:: Data supplied ::

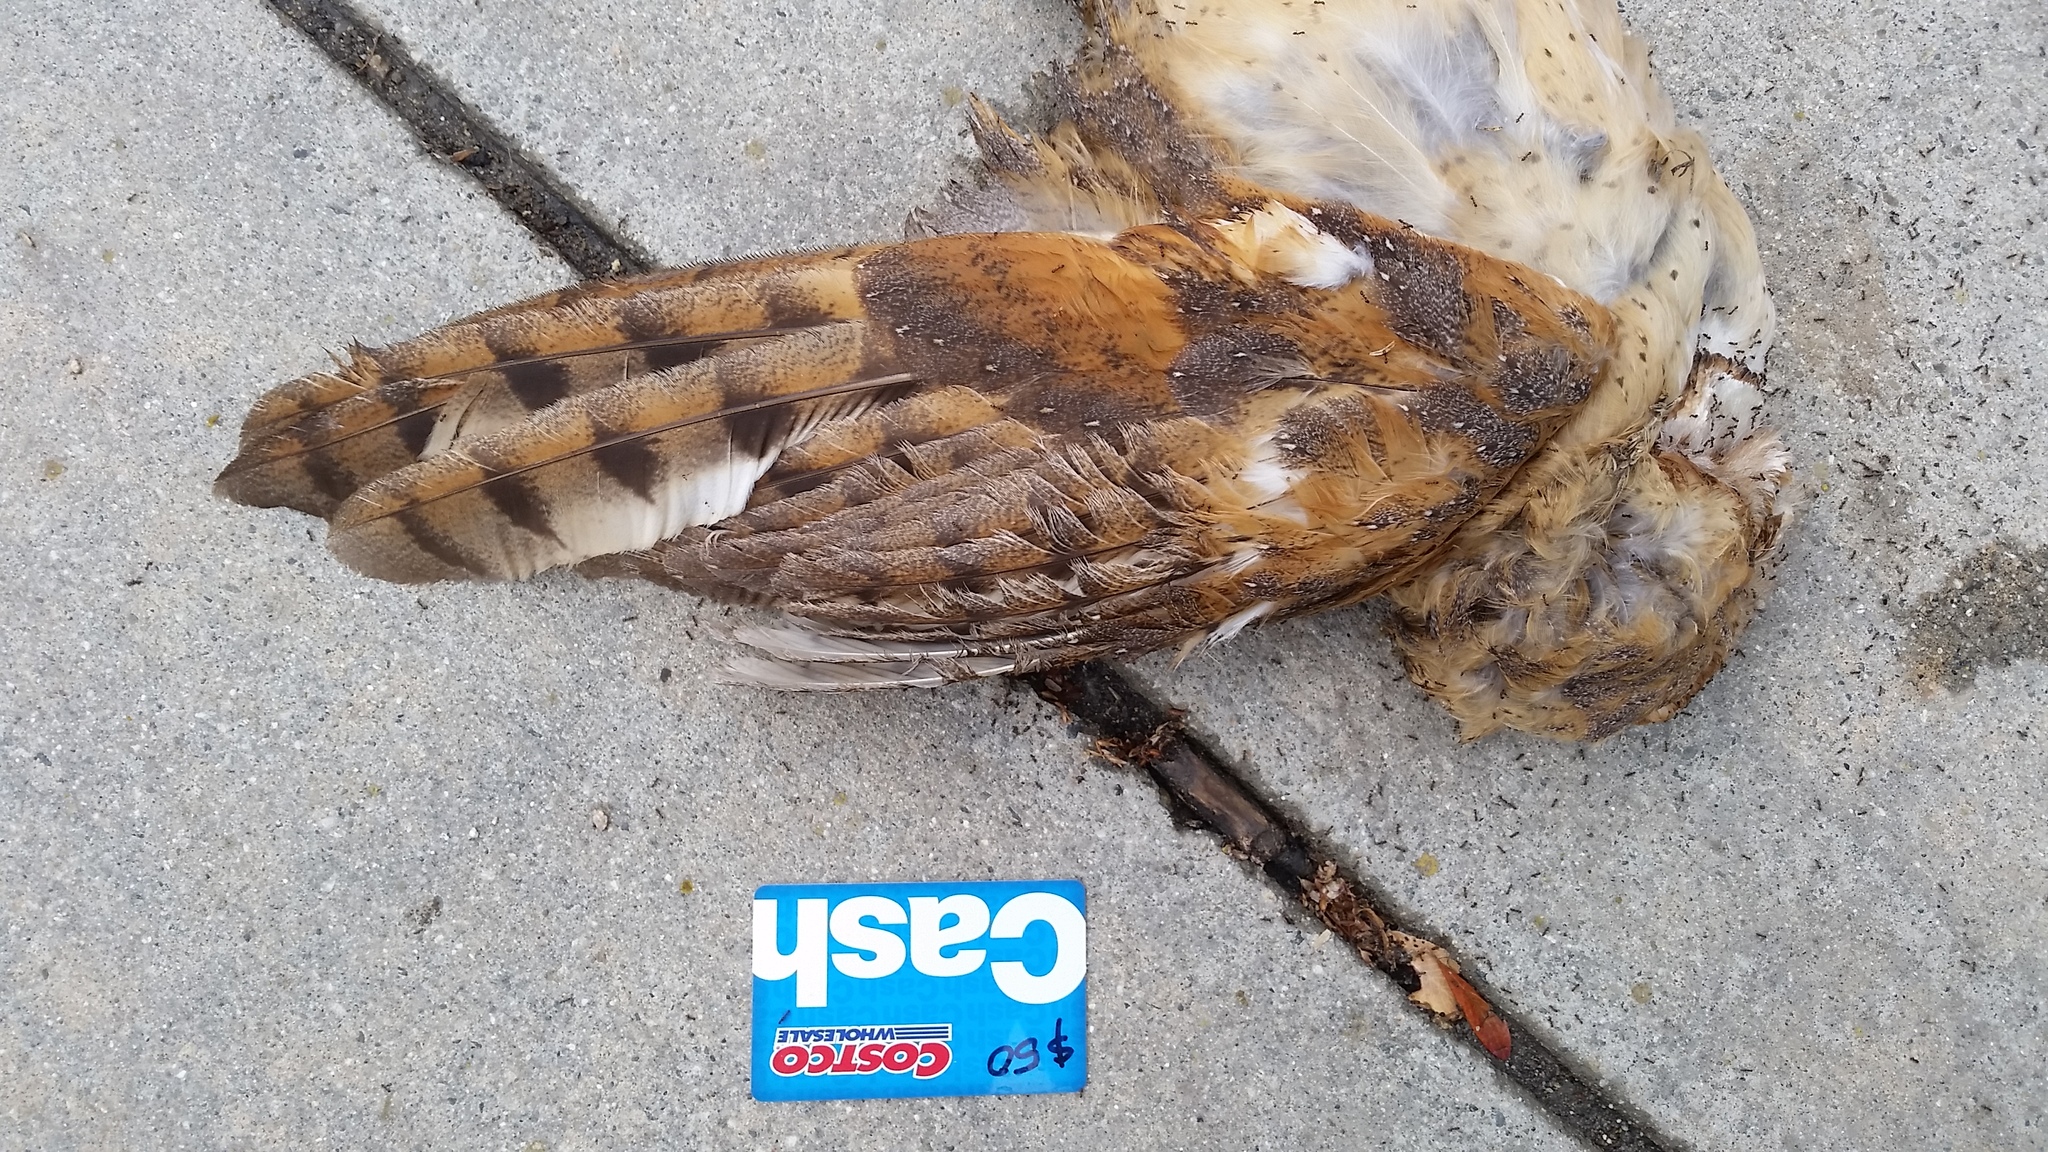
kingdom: Animalia
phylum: Chordata
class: Aves
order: Strigiformes
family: Tytonidae
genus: Tyto
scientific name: Tyto alba
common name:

:::

Set exercise:
Repeat, word for word, the stretch of the records from the line that contains "order: Strigiformes" through the end of the records.

Solution to this task:
order: Strigiformes
family: Tytonidae
genus: Tyto
scientific name: Tyto alba
common name:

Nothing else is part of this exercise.